## Gösterilen metin
━━━━━━━━

İmam Hasan büyük ihanete uğradı
İmam Hasan'ın (a.s.) ashabından birçoğu ihanet etmiş, Kûfe'de çok sayıda münafık türemiş, birçok tarihî olay ve etkenlerin sonucu Kûfe bozuk bir hâl almıştı
10.07.2012 00:00:00
İmam Hasan'ın (a.s.) durumu İmam Hüseyin'in (a.s.) durumunun tam aksidir. Yani biri hilafet makamında oturmuş, diğeri ise ona itiraz ediyor; biri öldürülecek olursa Müslümanların halifesi hilafet makamında öldürülmüş olacak; bu ise İmam Hüseyin (a.s.) için dahi bir sorun olacaktı. Nitekim İmam Hüseyin de (a.s.) birinin Resûlullah'ın (s.a.v.) yerinde ve Hazretin hilafet makamında öldürülmesini istemiyordu. İmam Hüseyin'in (a.s.) Mekke'de öldürülmeye razı olmadığını görüyoruz. Neden acaba? Şöyle buyuruyor: “Bu durumda Mekke'nin saygınlığı çiğnenmiş olur; bu saygınlık ortadan kalkar. Nasıl olsa beni öldürecekler; neden beni Allah'ın hareminde öldürsünler ve böylece Allah'ın hareminin ve Beytullah'ın da saygınlığını çiğnesinler?”
Biz İmam Ali'yi (a.s) görüyoruz ki; Osman'ın döneminde insanlar ayaklanınca, (Ki hak üzere de ayaklanmışlardı; yani bütün itirazları yerindeydi (bugün Ehl-i Sünnet de Osman'a karşı olanların itirazlarının yerinde olduğunu kabul etmektedir) dolayısıyla Ali (a.s.) kendi hilafeti döneminde onları ağırlıyordu. Osman'a itiraz edenler ve onun katilleri arasında Muhammed b. Ebubekir ve Mâlik-i Eşter gibi kişiler vardı; bunlar daha önce olduğu gibi sonraları da Emirü'l-Mü'minin Ali'nin (a.s.) özel ashabından oldular) onların isteklerinin yerine getirilmesini çok fazla isterken, Osman'ın öldürülmesini de istememektedir. Osman'ı ciddi bir şekilde savunmakta ve bu konuda Nehcü'l Belaga'da da şöyle buyurmaktadır: “Osman'ı o kadar savundum ki bu açıdan günahkâr olmaktan korktum.” (Nehcü'l Belaga, 240. Hutbe)
Osman'ı savunmasının nedeni onun taraftarı olduğu için miydi, yoksa bunda başka bir amaç mı güdüyordu? Elbette ki Osman taraftarı değildi, savunmasının illetini şu sözlerinden çıkarmak mümkündür: “Senin öldürülmüş halife olmandan korkuyorum. Müslümanların halifesinin hilafet makamında öldürülmesi İslam âlemi için utanç vericidir; hilafet makamına saygısızlıktır. Bunların istekleri meşrudur, onları yerine getir, bırak bunlar çekip gitsinler.”

━━━━━━━━

Vücut veya el kilit noktası verileri:

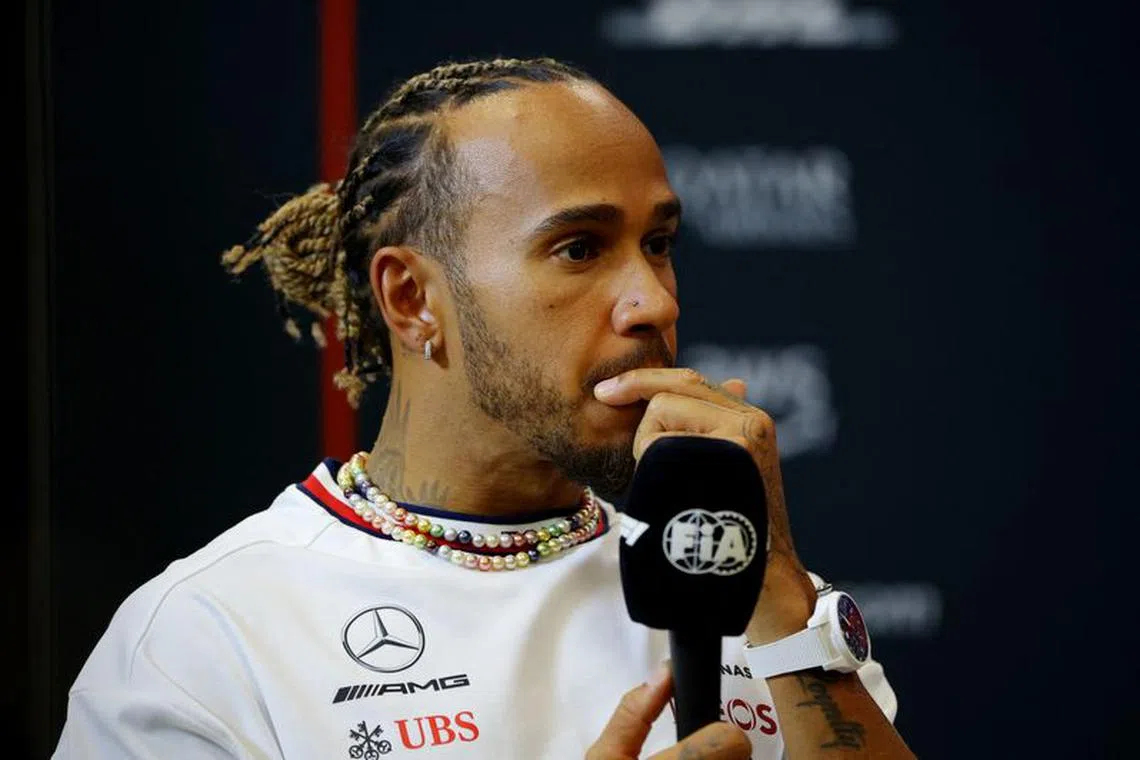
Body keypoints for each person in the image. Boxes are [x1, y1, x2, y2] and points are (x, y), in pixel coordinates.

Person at [54, 57, 914, 759]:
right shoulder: (209, 638)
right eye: (579, 248)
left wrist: (774, 589)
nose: (652, 301)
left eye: (658, 244)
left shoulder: (763, 598)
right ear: (413, 300)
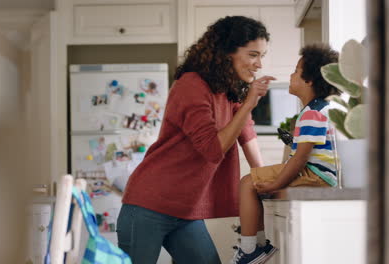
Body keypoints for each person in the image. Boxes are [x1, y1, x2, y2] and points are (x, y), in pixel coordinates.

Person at [117, 16, 276, 264]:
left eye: (262, 56)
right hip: (148, 204)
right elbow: (213, 150)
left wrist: (267, 180)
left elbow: (246, 133)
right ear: (226, 53)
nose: (259, 65)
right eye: (253, 55)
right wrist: (249, 104)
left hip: (185, 211)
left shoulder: (228, 92)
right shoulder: (192, 85)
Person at [231, 44, 341, 264]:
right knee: (252, 185)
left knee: (247, 183)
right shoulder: (320, 109)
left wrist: (274, 184)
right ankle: (256, 246)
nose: (290, 76)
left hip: (316, 177)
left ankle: (251, 249)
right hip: (321, 176)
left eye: (295, 71)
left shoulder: (311, 113)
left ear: (309, 80)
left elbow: (300, 159)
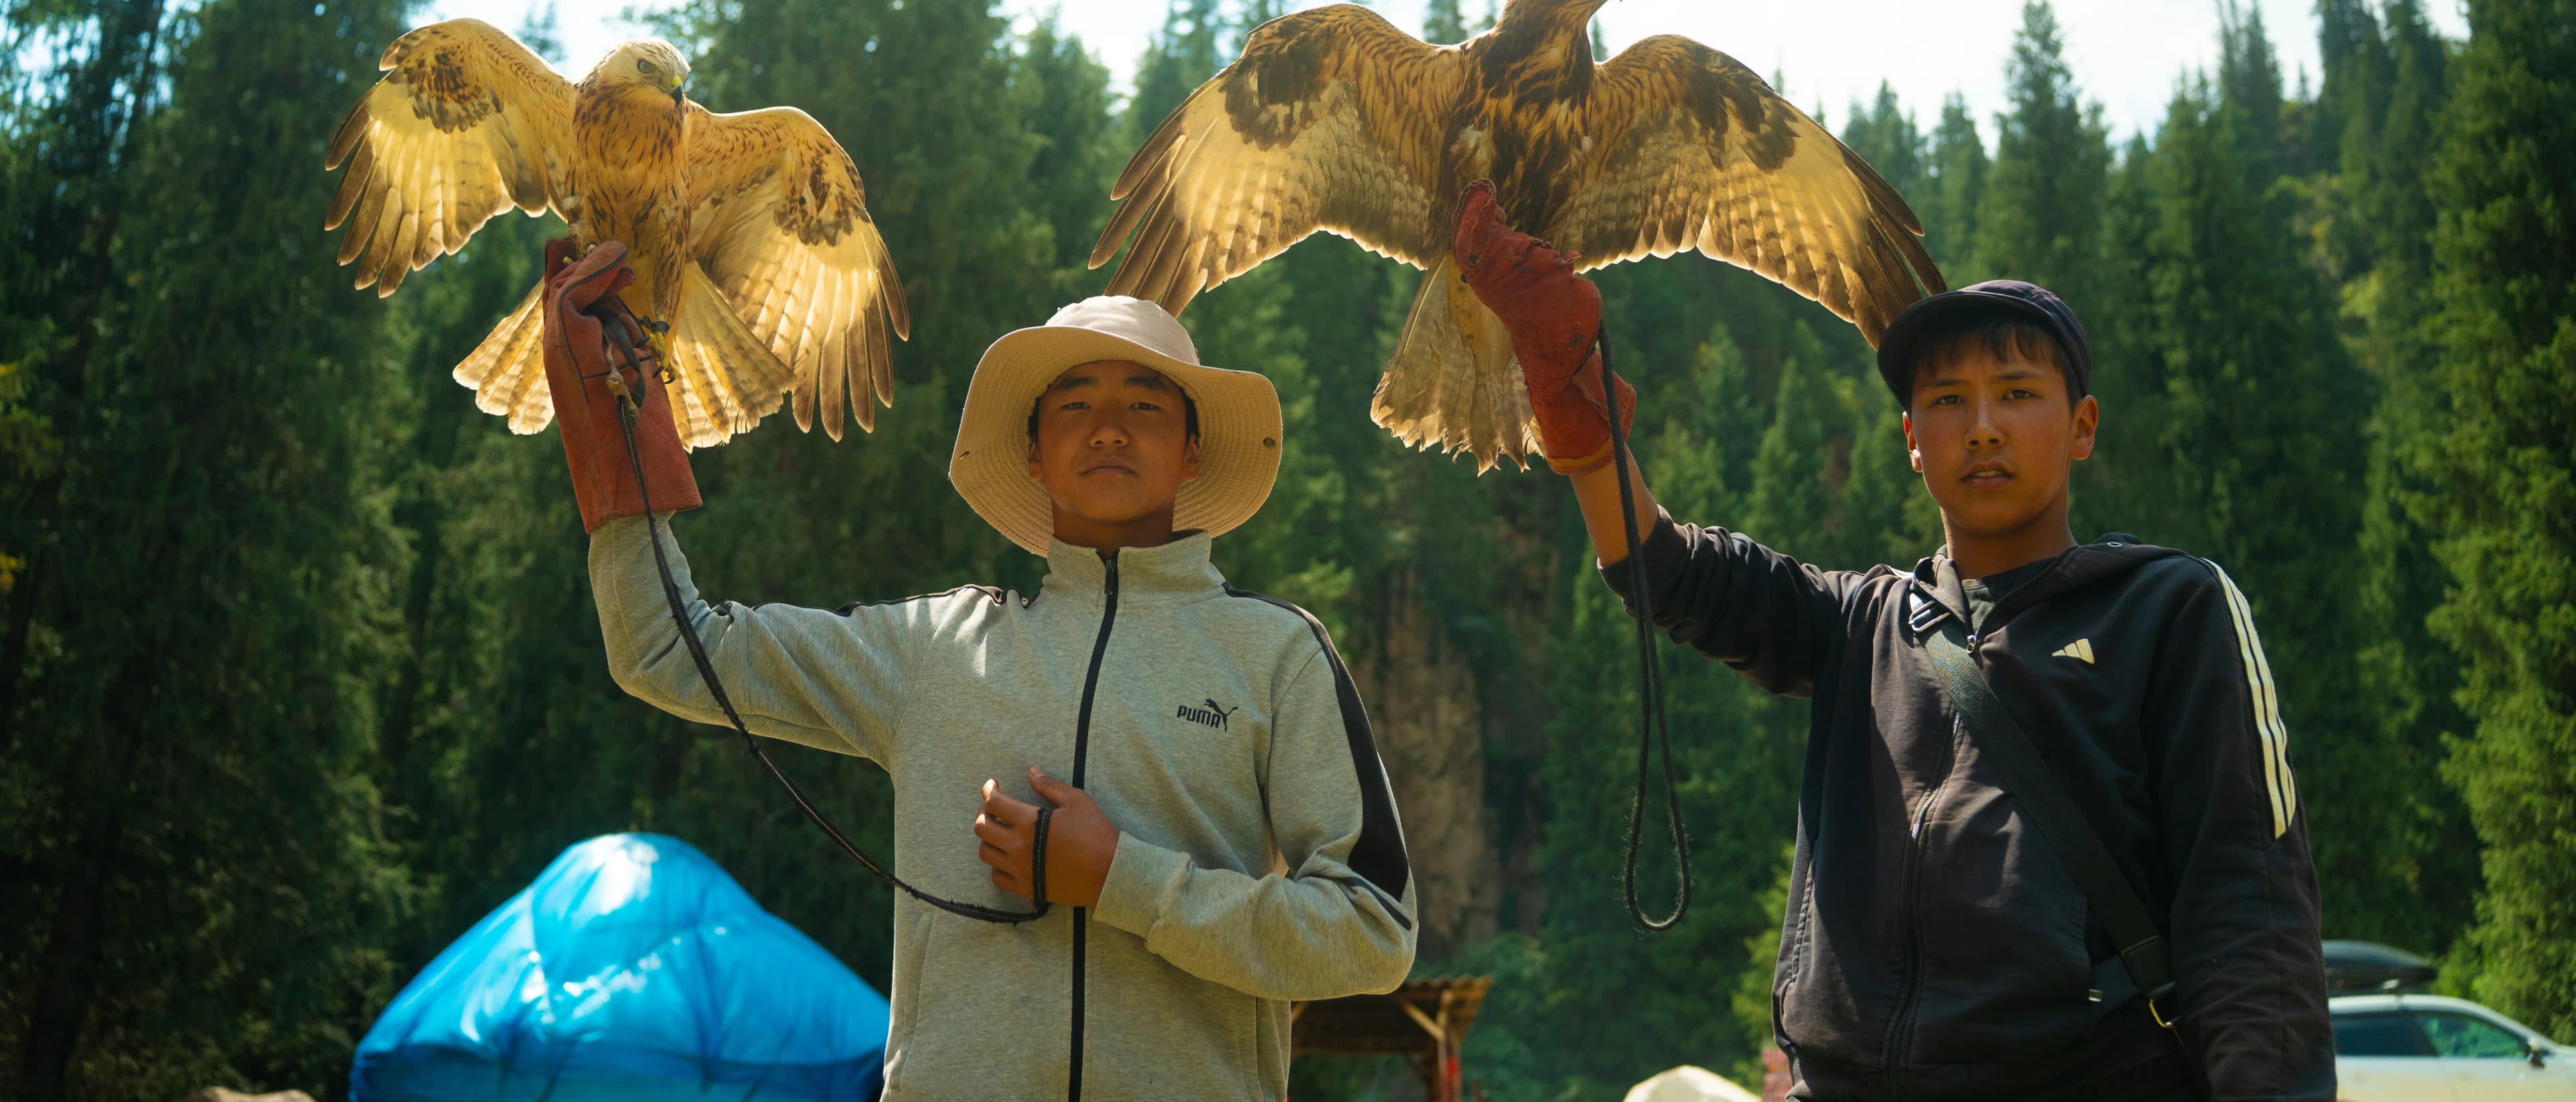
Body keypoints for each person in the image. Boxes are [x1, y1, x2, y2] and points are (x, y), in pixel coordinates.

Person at [1448, 185, 2332, 1100]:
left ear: (2082, 427)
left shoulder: (2170, 609)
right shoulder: (1858, 622)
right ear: (1913, 440)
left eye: (2018, 393)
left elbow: (2248, 908)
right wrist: (1576, 415)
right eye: (1948, 399)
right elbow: (1672, 570)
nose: (1982, 423)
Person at [538, 239, 1417, 1101]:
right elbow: (669, 646)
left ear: (1193, 449)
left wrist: (1124, 881)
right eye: (1073, 403)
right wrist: (618, 432)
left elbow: (1374, 933)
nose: (1108, 424)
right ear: (1033, 451)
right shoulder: (933, 646)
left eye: (1146, 404)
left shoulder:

━━━━━━━━

## Sorular
a – Aşağıdaki ifadelerin İmam Hasan'ın uğradığı ihanete dair metinle uyuşup uyuşmadığını belirt: (i) İmam Hüseyin Mekke'de öldürülmeye razı değildi. (ii) Muhammed b. Ebubekir, Osman'a itiraz edenler arasında yer almıyordu. (iii) Ali, Osman'ın taraftarıydı. Her biri için evet ya da hayır de ve karara dayanak olan sözleri metinden aynen aktar.
b – İmam Hasan'ın uğradığı ihanete dair metinde "Biz İmam Ali'yi" sözlerini içeren yerden başla, "Belaga, 240. Hutbe)" sözlerinden sonra dur ve bu bölümü "Osman'ın döneminde" yerine "Osman'ın hilafeti sırasında" koyarak yeniden yaz.
c – İmam Hasan'ın uğradığı ihanete dair metni kaldığı yerden sürdür.

## Cevaplar aşağıda
a –
(i) Evet: "İmam Hüseyin'in (a.s.) Mekke'de öldürülmeye razı olmadığını görüyoruz."
(ii) Hayır: "Osman'a itiraz edenler ve onun katilleri arasında Muhammed b. Ebubekir ve Mâlik-i Eşter gibi kişiler vardı"
(iii) Hayır: "Elbette ki Osman taraftarı değildi"

b –
Biz İmam Ali'yi (a.s) görüyoruz ki; Osman'ın hilafeti sırasında insanlar ayaklanınca, (Ki hak üzere de ayaklanmışlardı; yani bütün itirazları yerindeydi (bugün Ehl-i Sünnet de Osman'a karşı olanların itirazlarının yerinde olduğunu kabul etmektedir) dolayısıyla Ali (a.s.) kendi hilafeti döneminde onları ağırlıyordu. Osman'a itiraz edenler ve onun katilleri arasında Muhammed b. Ebubekir ve Mâlik-i Eşter gibi kişiler vardı; bunlar daha önce olduğu gibi sonraları da Emirü'l-Mü'minin Ali'nin (a.s.) özel ashabından oldular) onların isteklerinin yerine getirilmesini çok fazla isterken, Osman'ın öldürülmesini de istememektedir. Osman'ı ciddi bir şekilde savunmakta ve bu konuda Nehcü'l Belaga'da da şöyle buyurmaktadır: “Osman'ı o kadar savundum ki bu açıdan günahkâr olmaktan korktum.” (Nehcü'l Belaga, 240. Hutbe)

c –
Diğer taraftan Emirü'l-Mü'minin Ali (a.s.) ayaklanan insanlara, hak sözü söylemeyin, Osman'ın işlerine karışmayın; bu diretiyorsa sizler çekip gidin, evlerinizde oturun demek de istemiyordu, çünkü halifenin eli her ne kadar açık ve serbest olsa haksızlıkları da bir o kadar artar. Elbette bunu insanlara açıklamıyordu; açıklamaması da gerekiyordu. Fakat Osman'ın da hilafet makamındayken öldürülmesini istemiyordu. Ne yazık ki Emirü'l-Mü'minin Ali'nin istemediği şey oldu.
Dolayısıyla tarihten anlaşıldığı kadarıyla İmam Hasan (a.s.) direnecek olsaydı bu, onun ölümüyle sonuçlanacaktı; bu ise imamın ve halifenin hilafet makamında öldürülmesi demekti. İmam Hüseyin'in (a.s.) öldürülmesi böyle değildi, yönetime karşı çıkan bir kişinin öldürülmesiydi. İmam Hasan (a.s.) dönemi ile İmam Hüseyin (a.s.) dönemi arasındaki farklı şartların ilki buydu.
İkinci Fark: İmam Hasan'ın (a.s.) ashabından birçoğu ihanet etmiş, Kûfe'de çok sayıda münafık türemiş, birçok tarihî olay ve etkenlerin sonucu Kûfe bozuk bir hâl almıştı. Ancak her ne kadar Irak (Kûfe) ordusu zayıf duruma düşmüş idiyse de; bu, ordunun tamamen yok olduğu, Muaviye'nin orayı rahat bir şekilde fethedeceği (hâşâ) yani Resûlullah'ın (s.a.v.) Mekke'yi fethettiği gibi çok kolay bir şekilde ele geçireceği anlamına gelmezdi.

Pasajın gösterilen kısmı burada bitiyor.